== PAGE EXCERPT

And please tell me how say I as a small merchant in any country outside of the
EU can get in touch with them and get services from any of them.

Better yet please tell me how a lawyer in Mexico or the Philippines would be
able to advise me on GDPR unless they are part of a top tier international law
firm which operates in the EU and has experience with GDPR.

Please let me know to which non-EU bar associations were provided with
materials and guidance and have conducted workshops and seminars in order to
ensure that they would be able to provide legal advice on this manner by a DPA
or any other EU regulatory agency.

>You would definitely not get GDPR advice at the Citizens Advice as they have
more important matters to deal with.

Wanna bet? citizens information board (CA in Ireland) already offers such
service (so does Citizens Advice Edinburgh), in the UK the ACF provides GDPR
related legal council to foundations, a lot of other industry organizations
offer similar services.

> I am certain they would also provide to a non-EU company looking to comply.
> You present it as a clear distinction between EU vs non-EU companies but
> that simply

They will not provide any service or information to you, in fact they are
forbidden from doing so trying contacting an MP who isn't yours or an agency
outside of your member state.

>We can agree to disagree on the pros and cons of an extra-territorial law but
don’t misrepresent the position in terms of help available to EU vs non-EU
companies.

====

- DIRECTIONS -
(1) Answer these from the GDPR forum thread:
(a) In which two countries does the writer picture a lawyer who might be asked for GDPR advice?
(b) Which group in the UK is said to give GDPR-related legal council to foundations?
(c) What is named as the Irish counterpart of Citizens Advice?
(2) Reproduce the GDPR forum thread, everything from "Wanna bet? citizens" down to "looking to comply.", swapping "foundations" for "charities".
(3) Continue the GDPR forum thread with the next part of the discussion.

== RECORDS

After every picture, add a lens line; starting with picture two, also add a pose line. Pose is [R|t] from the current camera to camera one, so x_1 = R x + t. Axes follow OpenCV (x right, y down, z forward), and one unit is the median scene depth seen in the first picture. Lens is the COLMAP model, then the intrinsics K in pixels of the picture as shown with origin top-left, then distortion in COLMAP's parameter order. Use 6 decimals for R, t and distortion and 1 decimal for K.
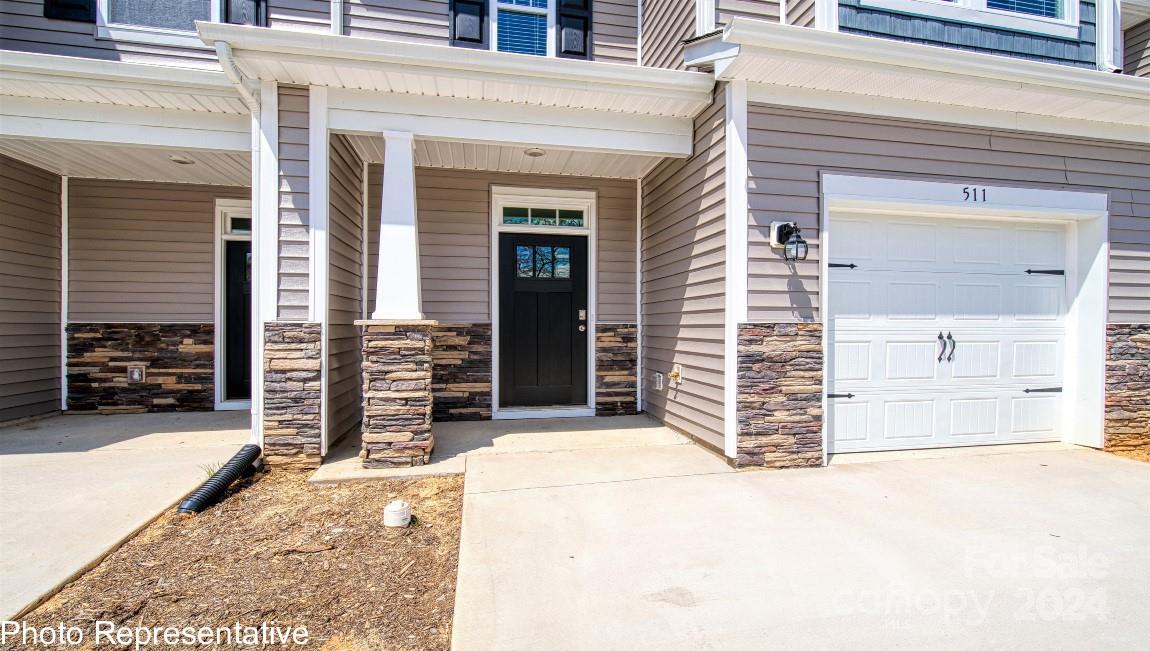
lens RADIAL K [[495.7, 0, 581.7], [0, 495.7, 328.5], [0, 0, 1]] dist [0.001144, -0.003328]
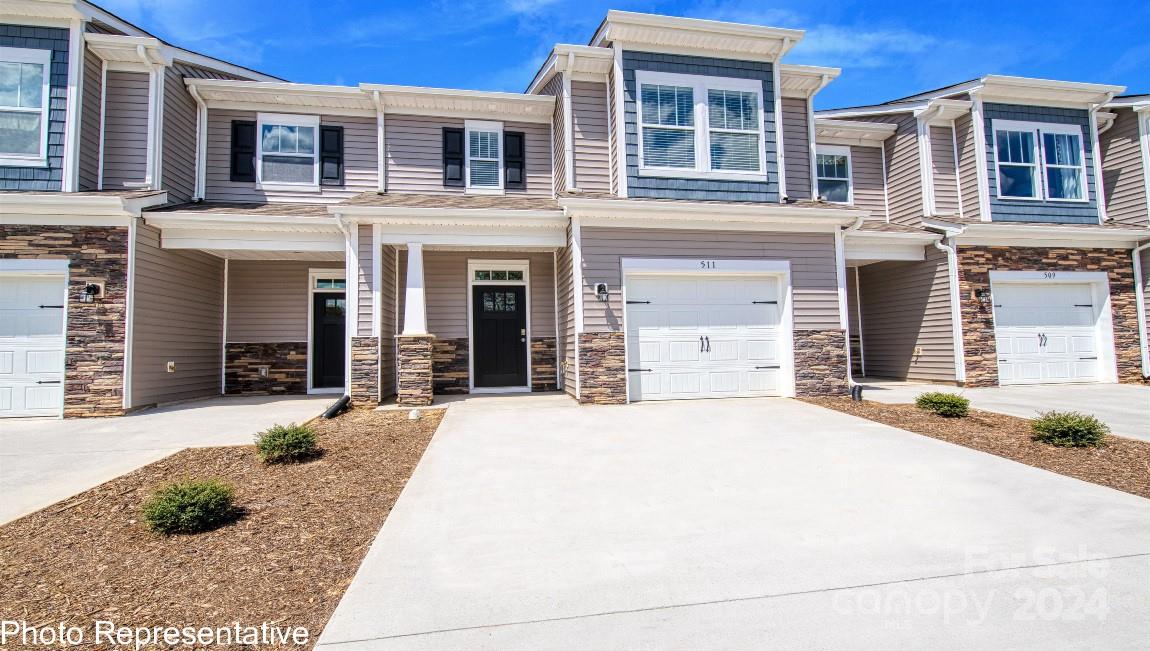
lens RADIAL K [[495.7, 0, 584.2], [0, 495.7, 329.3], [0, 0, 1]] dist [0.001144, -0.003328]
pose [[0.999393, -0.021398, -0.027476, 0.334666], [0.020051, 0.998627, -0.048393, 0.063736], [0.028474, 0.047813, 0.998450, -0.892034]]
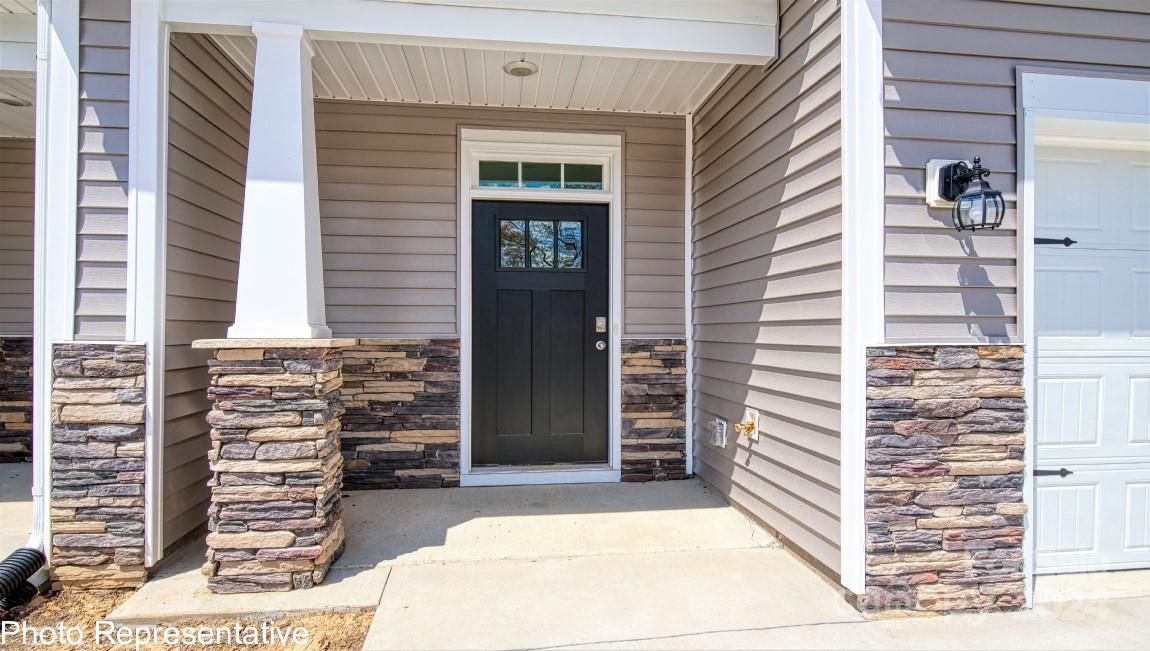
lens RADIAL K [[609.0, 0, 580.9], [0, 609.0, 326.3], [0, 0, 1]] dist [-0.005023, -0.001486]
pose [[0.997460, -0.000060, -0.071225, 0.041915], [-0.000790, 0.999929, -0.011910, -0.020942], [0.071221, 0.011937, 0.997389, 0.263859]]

====
== RECORDS

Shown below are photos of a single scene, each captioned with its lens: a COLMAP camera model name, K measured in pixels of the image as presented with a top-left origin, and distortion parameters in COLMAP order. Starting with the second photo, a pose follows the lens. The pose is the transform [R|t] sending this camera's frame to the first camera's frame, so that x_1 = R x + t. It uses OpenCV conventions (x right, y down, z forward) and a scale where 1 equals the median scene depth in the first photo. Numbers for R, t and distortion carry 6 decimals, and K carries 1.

====

- ANSWER SECTION -
(1)
(a) Mexico and the Philippines
(b) The ACF
(c) The citizens information board

(2)
Wanna bet? citizens information board (CA in Ireland) already offers such
service (so does Citizens Advice Edinburgh), in the UK the ACF provides GDPR
related legal council to charities, a lot of other industry organizations
offer similar services.

> I am certain they would also provide to a non-EU company looking to comply.

(3)
There is anything to disagree about, this isn't about extra-territorial law
this is about extra-judicial application of it which is tyranny since you are
applying laws and regulation outside of the scope of international law and
frameworks. The fact that you accept this as something good makes me think
that the brexiters might have had a point.

>Also your point about hairdressers is nonsense. A non-EU based hairdresser is
very muh out of scope of GDPR!

I think you should practice on your reading comprehension I'm in the EU on the
25th of May I am submitting a data access request letter to my dry cleaner (I
like my hairdresser), Pristine Dry Cleaners just for the lolz and to show just
how ridiculous it can be.

I know for a fact that they have my name, address and phone number since it
was required during registration and I also know that their branch in East
Finchley shares the same database as the one in Lancaster Gate since I've used
both despite being different franchises so I really want to know who they
shared those with.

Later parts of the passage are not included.